Task to carry out: The result should be every line that contains the word "Messi", taken from the material.

Data extracts:
※ ※ ※

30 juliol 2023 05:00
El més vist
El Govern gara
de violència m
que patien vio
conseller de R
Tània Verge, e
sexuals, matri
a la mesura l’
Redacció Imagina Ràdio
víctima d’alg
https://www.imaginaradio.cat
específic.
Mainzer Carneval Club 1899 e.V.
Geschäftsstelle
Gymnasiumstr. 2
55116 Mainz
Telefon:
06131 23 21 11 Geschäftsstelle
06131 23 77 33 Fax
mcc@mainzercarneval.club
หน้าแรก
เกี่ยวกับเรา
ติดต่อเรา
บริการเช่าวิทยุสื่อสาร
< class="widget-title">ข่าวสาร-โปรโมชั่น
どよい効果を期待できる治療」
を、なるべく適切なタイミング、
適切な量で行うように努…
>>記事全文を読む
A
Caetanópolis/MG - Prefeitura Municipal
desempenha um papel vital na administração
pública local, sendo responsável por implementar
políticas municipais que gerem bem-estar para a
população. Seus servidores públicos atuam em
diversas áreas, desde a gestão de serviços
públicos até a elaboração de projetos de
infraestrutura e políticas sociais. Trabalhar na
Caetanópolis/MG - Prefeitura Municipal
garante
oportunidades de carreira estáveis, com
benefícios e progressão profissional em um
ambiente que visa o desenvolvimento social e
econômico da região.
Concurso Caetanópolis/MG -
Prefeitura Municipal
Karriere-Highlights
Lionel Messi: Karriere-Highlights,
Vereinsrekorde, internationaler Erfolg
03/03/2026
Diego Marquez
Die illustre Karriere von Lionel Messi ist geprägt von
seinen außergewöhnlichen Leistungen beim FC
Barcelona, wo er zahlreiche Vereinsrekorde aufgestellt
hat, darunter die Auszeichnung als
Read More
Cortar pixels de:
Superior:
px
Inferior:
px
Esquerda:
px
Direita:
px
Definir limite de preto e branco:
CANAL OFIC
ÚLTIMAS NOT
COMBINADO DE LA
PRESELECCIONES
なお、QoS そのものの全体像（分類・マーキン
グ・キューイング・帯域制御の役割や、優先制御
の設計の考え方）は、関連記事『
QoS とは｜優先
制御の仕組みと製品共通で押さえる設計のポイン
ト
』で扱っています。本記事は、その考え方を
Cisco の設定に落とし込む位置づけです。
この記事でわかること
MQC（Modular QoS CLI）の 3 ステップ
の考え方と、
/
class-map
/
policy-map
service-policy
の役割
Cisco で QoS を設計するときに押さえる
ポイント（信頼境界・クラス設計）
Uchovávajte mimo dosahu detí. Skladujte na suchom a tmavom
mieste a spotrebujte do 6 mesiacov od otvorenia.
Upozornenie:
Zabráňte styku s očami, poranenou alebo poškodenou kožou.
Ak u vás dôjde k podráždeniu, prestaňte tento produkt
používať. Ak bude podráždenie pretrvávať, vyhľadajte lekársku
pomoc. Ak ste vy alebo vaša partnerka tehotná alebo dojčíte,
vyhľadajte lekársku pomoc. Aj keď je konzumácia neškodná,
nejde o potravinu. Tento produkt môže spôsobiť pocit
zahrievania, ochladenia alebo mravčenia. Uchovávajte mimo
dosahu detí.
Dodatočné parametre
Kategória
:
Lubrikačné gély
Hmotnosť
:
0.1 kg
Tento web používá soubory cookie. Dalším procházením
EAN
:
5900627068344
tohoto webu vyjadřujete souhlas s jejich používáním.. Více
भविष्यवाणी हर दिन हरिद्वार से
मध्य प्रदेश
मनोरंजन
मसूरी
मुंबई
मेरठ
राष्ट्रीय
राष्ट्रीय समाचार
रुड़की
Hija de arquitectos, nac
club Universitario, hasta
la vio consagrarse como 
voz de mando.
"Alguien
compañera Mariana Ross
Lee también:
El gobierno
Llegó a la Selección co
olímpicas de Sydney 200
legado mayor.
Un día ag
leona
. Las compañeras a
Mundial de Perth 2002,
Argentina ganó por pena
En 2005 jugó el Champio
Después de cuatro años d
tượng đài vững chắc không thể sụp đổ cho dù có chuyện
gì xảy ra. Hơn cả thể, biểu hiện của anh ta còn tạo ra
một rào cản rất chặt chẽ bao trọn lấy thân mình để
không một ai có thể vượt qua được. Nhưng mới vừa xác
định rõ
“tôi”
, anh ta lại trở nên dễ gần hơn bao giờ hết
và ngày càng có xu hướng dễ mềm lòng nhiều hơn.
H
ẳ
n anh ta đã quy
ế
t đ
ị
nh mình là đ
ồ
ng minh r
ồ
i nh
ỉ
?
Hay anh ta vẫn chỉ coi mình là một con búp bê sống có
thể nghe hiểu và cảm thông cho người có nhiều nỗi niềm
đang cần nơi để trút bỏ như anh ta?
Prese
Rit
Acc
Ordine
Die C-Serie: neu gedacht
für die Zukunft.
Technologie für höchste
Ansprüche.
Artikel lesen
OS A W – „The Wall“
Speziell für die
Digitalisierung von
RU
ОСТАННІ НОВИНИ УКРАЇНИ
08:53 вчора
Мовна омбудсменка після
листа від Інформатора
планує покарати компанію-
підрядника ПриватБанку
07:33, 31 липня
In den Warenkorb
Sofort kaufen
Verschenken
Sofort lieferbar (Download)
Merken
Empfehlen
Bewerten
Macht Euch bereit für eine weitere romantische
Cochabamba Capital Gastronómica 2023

※ ※ ※

Response to the exercise:
Lionel Messi: Karriere-Highlights,
Die illustre Karriere von Lionel Messi ist geprägt von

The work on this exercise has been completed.